Then a spring 1862 afternoon, when a rider came cantering down the Murray driveway, wearing the Confederate officer’s gray uniform, even from some distance he seemed vaguely familiar to Tom. As the rider drew nearer, with a shock Tom realized that it was the former County Sheriff Cates, the feed-store owner, whose counsel to Massa Murray had forced Chicken George to leave the state. With growing apprehension, Tom saw Cates dismount and disappear within the big house; then before long Matilda came hurrying to the blacksmith shop, her brows furrowed with worry. “Massa want you, Tom. He talkin’ wid dat no-good feed-store Massa Cates. What you reckon dey wants?”
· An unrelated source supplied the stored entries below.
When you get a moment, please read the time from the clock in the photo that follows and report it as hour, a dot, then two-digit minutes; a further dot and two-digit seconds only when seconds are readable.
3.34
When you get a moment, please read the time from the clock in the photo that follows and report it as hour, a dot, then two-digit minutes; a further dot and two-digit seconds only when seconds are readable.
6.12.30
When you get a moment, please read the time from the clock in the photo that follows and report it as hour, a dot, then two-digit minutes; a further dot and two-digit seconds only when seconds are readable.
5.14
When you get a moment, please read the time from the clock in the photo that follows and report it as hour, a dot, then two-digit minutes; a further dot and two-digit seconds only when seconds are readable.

  Tom’s mind had been racing with possibilities, including having heard his customers saying that many planters had taken slaves to battles with them, and others had volunteered the war services of their slaves who knew trades, especially such as carpentry, leather-working, and blacksmithing. But he said as calmly as he could, “Jes’ don’ know, Mammy. I go find out is de bes’ thing, I reckon.” Composing himself, Tom walked heavily toward the big house.
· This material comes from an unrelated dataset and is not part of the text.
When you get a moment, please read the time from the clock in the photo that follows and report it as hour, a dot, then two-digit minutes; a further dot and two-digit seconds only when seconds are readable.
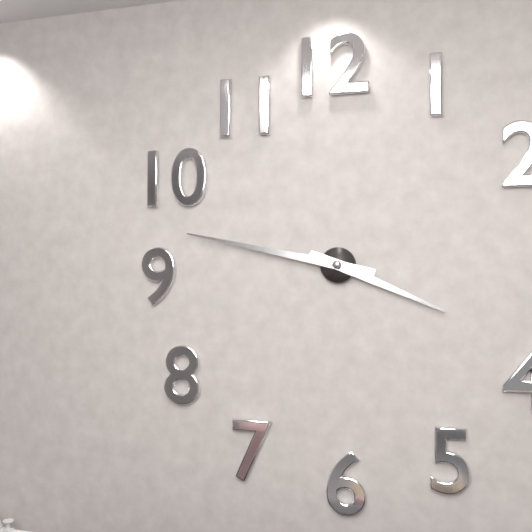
3.47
  Massa Murray said, “Tom, you know Major Cates.”

  “Yassuh.” Tom did not look at Cates, whose gaze he could feel upon him.

  “Major Cates tells me he’s commanding a new cavalry unit being trained at Company Shops, and they need you to do their horseshoeing.”

  Tom swallowed. He heard his words come with a hollow sound. “Massa, dat mean I go to de war?”

  It was Cates who scornfully answered. “No niggers will go anywhere I’m fighting, to fly if they as much as hear a bullet! We just need you to shoe horses where we’re training.”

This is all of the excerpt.